1. Why is the speed of light considered to be the maximum speed in the universe?

The speed of light, denoted by the letter c, is considered to be the maximum speed in the universe because it is a fundamental constant that is the same for all observers, regardless of their relative motion. This constant is a fundamental part of Einstein's theory of relativity, which has been extensively tested and confirmed by numerous experiments.

2. How does the speed of light affect our understanding of the universe?

The speed of light plays a crucial role in our understanding of the universe. It is used in many important equations and theories, such as the famous equation E=mc², which relates energy, mass, and the speed of light. The speed of light also determines the maximum rate at which information can travel, which has important implications for our understanding of the structure and evolution of the universe.

3. Why is the speed of light constant and not affected by the movement of its source?

According to Einstein's theory of relativity, the speed of light is constant and does not change regardless of the movement of its source. This is because the speed of light is not relative to the movement of the source, but rather to the observer measuring it. This means that no matter how fast the source is moving, the speed of light relative to the observer will always be the same.

4. How does the speed of light delay affect our observations of distant objects?

The speed of light delay, also known as the light travel time, is the time it takes for light from a distant object to reach our eyes or telescopes. This delay can affect our observations by causing them to be slightly delayed from the actual state of the object. For example, if we observe a distant star, we are seeing it as it was in the past because it takes time for its light to reach us.

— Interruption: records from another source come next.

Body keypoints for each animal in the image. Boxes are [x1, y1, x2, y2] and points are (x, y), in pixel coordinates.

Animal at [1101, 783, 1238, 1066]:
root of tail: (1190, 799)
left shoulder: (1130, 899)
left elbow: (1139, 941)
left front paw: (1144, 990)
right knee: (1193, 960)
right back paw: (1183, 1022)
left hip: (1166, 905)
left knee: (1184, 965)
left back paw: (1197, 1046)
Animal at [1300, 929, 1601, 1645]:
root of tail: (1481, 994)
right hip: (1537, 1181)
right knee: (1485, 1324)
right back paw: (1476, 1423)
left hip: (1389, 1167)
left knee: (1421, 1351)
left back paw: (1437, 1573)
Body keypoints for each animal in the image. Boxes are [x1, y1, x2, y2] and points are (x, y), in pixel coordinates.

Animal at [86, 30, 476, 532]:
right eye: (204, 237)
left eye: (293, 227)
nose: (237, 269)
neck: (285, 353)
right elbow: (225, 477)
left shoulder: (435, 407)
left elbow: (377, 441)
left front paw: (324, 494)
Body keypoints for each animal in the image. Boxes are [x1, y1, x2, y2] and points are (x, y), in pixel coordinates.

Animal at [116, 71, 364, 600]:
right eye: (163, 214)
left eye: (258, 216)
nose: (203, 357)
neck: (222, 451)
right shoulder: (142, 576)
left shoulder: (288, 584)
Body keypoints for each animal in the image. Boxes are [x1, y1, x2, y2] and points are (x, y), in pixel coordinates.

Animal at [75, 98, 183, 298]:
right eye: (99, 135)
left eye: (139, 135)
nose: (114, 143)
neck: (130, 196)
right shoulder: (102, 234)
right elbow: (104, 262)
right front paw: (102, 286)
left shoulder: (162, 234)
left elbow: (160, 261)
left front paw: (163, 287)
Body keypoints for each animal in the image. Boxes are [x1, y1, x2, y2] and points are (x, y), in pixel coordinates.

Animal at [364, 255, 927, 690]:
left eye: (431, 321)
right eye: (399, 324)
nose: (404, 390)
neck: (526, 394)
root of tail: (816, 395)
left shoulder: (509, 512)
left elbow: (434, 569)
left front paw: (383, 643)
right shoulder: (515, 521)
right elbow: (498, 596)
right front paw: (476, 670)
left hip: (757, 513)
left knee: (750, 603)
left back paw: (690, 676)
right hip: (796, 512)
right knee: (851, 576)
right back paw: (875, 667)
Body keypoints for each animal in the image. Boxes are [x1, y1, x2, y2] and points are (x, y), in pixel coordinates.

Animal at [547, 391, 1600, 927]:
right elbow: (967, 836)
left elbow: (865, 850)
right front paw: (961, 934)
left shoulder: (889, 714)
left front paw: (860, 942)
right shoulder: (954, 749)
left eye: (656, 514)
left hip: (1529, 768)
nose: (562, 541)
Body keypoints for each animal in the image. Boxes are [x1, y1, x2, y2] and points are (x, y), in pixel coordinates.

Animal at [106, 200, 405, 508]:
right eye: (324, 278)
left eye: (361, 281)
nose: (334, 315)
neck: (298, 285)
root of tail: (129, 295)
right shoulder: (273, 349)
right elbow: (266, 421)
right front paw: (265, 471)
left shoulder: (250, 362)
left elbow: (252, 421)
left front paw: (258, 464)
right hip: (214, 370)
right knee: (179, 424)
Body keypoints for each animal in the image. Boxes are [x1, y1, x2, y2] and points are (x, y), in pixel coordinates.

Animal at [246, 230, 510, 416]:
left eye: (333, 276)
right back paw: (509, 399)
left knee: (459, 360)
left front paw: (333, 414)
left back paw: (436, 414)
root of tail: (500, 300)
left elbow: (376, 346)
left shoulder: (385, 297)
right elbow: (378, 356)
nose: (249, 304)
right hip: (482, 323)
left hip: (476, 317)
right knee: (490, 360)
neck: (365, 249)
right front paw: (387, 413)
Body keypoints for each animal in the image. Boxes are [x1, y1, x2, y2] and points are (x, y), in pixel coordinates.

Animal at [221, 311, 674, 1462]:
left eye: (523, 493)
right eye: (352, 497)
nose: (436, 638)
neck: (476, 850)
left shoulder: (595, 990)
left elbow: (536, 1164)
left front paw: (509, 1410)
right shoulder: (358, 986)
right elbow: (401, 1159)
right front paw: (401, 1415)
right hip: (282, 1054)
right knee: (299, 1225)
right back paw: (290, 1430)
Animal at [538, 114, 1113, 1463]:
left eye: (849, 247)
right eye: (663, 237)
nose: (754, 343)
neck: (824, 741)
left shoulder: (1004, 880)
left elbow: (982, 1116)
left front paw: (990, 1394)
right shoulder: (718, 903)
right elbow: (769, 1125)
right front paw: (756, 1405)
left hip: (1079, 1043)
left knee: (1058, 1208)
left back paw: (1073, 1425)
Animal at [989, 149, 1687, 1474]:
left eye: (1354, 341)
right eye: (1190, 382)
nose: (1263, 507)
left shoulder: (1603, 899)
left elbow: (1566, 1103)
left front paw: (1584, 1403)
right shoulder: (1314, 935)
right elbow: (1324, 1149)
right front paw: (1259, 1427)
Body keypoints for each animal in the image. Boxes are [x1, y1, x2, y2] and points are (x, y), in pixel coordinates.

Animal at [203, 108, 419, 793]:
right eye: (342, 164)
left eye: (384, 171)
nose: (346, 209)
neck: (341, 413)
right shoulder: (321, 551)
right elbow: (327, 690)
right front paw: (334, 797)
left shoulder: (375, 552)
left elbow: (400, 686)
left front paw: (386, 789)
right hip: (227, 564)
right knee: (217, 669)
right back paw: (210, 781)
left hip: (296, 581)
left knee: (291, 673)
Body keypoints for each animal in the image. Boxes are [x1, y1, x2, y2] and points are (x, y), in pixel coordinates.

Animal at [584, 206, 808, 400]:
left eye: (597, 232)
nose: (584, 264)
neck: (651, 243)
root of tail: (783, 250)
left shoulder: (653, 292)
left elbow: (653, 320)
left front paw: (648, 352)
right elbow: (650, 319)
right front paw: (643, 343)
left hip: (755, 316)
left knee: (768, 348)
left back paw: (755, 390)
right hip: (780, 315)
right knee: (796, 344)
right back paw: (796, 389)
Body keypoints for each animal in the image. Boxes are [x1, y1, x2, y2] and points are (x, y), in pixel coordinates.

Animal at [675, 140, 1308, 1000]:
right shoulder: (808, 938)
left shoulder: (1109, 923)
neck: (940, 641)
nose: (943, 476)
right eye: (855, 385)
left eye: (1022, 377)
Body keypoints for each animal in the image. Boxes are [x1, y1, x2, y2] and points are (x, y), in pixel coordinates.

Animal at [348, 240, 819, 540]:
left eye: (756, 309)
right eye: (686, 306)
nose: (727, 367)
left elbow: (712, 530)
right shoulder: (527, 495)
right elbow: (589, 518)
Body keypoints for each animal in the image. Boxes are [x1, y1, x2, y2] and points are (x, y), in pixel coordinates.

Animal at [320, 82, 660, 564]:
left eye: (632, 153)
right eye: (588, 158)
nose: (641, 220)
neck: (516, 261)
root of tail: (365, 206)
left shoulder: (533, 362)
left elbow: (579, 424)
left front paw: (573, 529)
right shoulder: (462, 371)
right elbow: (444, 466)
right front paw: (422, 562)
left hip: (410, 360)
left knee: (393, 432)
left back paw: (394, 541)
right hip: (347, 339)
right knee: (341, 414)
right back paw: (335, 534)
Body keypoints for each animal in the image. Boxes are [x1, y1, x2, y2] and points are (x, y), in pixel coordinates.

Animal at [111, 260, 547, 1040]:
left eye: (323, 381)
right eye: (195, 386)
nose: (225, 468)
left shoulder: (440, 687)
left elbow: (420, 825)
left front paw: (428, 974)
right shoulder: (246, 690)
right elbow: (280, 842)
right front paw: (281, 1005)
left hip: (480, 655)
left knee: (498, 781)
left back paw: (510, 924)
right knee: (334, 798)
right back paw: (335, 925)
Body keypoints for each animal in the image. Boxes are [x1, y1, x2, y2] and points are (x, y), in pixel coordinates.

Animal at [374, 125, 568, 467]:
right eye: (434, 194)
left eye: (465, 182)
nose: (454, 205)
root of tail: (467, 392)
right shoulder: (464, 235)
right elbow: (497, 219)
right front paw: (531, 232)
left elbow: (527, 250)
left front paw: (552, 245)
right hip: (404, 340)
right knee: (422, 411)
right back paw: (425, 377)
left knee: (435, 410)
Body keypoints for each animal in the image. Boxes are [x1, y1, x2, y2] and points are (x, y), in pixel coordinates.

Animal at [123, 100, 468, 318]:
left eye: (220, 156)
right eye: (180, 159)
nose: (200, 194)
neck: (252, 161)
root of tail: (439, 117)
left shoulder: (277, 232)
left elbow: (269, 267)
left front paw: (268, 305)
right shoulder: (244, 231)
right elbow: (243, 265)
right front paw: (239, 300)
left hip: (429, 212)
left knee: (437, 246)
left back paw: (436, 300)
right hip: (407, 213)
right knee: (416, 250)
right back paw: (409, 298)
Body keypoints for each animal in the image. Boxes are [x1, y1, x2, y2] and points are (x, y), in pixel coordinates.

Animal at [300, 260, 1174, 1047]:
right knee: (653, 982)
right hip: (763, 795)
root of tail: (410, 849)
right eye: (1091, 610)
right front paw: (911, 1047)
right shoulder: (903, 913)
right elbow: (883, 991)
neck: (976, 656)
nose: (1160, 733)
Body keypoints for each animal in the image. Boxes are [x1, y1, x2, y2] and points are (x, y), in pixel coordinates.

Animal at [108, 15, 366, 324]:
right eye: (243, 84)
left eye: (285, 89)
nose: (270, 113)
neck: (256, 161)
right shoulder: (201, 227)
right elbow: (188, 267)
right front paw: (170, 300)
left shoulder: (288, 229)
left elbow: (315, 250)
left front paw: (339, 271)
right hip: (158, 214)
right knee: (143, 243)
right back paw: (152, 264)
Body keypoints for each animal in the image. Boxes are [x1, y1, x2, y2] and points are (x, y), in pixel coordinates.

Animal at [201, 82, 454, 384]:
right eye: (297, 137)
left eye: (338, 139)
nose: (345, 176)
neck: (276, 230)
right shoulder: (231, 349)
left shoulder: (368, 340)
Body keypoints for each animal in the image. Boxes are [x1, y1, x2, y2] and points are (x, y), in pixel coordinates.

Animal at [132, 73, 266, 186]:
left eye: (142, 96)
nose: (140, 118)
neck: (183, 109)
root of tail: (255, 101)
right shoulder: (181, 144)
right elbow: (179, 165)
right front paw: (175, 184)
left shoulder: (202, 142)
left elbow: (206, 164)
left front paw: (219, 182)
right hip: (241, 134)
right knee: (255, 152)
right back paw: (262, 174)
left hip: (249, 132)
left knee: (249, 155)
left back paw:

5. Why is the speed of light delay ignored by cosmologists?

The speed of light delay is not ignored by cosmologists, but rather it is taken into account when making observations and calculations. Cosmologists use various methods to account for the light travel time when studying distant objects in the universe. These methods include using redshift to estimate the distance and age of objects, as well as using computer simulations to account for the time delay in observations.